Las principales decisiones de sus vidas las toman ellos, pero siempre con apoyo de sus asistentes personales del servicio de Vida Independiente de Asprodes. Para Flora, su referente es Patricia, que ella misma seleccionó en una entrevista personal. «Ellos eligen a sus asistentes por gustos u otros criterios», determina Carra. Y antes de irse a vivir con su pareja, Flora ya ha estado un tiempo viviendo sola, con la autonomía que gana al verse capaz de llevar las riendas de su vida. Ella trabaja en la limpieza del centro residencial de Asprodes y su novio como ordenanza en la misma entidad.

Cada 2 de diciembre se celebra el Día de las Personas con Discapacidad

La lista de la compra la elaboran entre ambos, aunque en una fase previa era Patricia la que ayudaba a Flora a ver qué necesitaba en casa. «Ella sola compraba como para tener reserva siempre, por ejemplo, tres suavizantes, ocho botellas de aceite, pero se pasaba de gastos, y por eso trabajamos en hacer una compra más real», detalla Patricia.

La comida y la cena la tienen cubierta a través del servicio de catering de Asprodes, por lo que Flora sobre todo compra en el supermercado cosas para el desayuno, productos de limpieza o de higiene persona. Según recorre los diferentes pasillos del supermercado va tachando los productos que ya están en el carro de la lista. Su asistente personal observa y apoya, pero realmenta la compra la ejecuta Flora. Esta vez, tampoco olvida los productos navideños y repasa de los alimentos frescos la fecha de caducidad. «Es muy ordenada», subraya Patricia.

Tras un año de supervisión de la lista para que no comprara demás, casi el doble que ahora, tiene total autonomía para programar su compra. De hecho, como asegura su asitente, está ya casi preparada para poder hacerlo sola. Uno de los objetivos del servicio de asistente personal es que logren esa autonomía que les permita hacer por sí mismos tareas que antes no podía realizar.

Flora también necesita apoyo cuando acude a un especialista al hospital

En el supermercado también ha logrado pagar en la caja ella sola.
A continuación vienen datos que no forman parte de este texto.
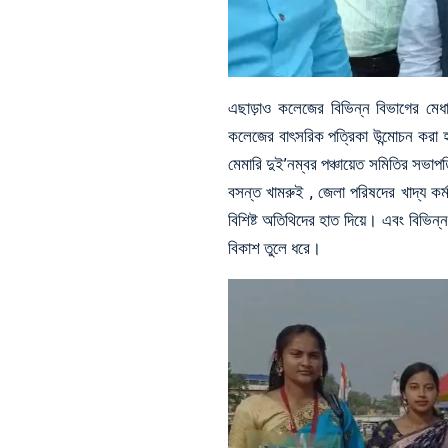
এছাড়াও কলেজের বিভিন্ন বিভাগের মেধা ছ
কলেজের বাৎসরিক পত্রিকা উন্মোচন করা 
মেমারি দুই’নম্বর
পঞ্চায়েত সমিতির সভাপত
বসন্ত খামরুই , জেলা পরিষদের খাদ্য কর্
বিশিষ্ট অতিথিদের হাত দিয়ে। এবং বিভিন্ন 
বিকাশ তুলে ধরে।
En un primer momento lo hacía su asistente, «porque no se organizaba con las vueltas y los billetes, y lo ha aprendido».

Otro de los apoyos que recibe de su asistente Flora es la gestión económica. La curatela de esta salmantina con discapacidad intelectual la tiene una fundación que administra sus ingresos. «Junto a ella vemos los gastos que tiene cada mes, desde el alquiler, la compra, la farmacia, etc», enumera Patricia. Cada dos semana se ven para entregarle un dinero específico para gastos personales.

Flora también pide la ayuda de Patricia cuando tiene que ir al médico al hospital, porque a veces tiene dificultades para comprender lo que quiere transmitir su médico. «Al centro de salud a pedir recetas y al análisis de sangre voy sola, no hace falta que venga nadie», precisa.

«Ahora necesito menos apoyos, antes era una vez a la semana y ahora veo a mi asistente personal cada dos», admite orgullosa Flora. Esa evolución importante la reconoce Patricia:«Ahora es mucho más autónoma, y ha pasado de muchos apoyos a menos, y la compra la podría hacer ella sola, ha aprenido a manejar el dinero». Esta usuaria de este servicio de Asprodes también es voluntaria de Asdem, porque como reconoce, «me gusta ayudar a los demás».

A Flora también le gusta cocinar cuando coincide que lo que tienen del catering no les gusta. Para la cocina, el servicio de Vida Idependiente de Asprodes les facilita una aplicación de Vodafone a través del sistema QR para seguir paso a paso las recetas. Y ella enumera alguno de los platos que ha hecho:«Tortilla de patata, pollo frito con tomate o patatas meneás».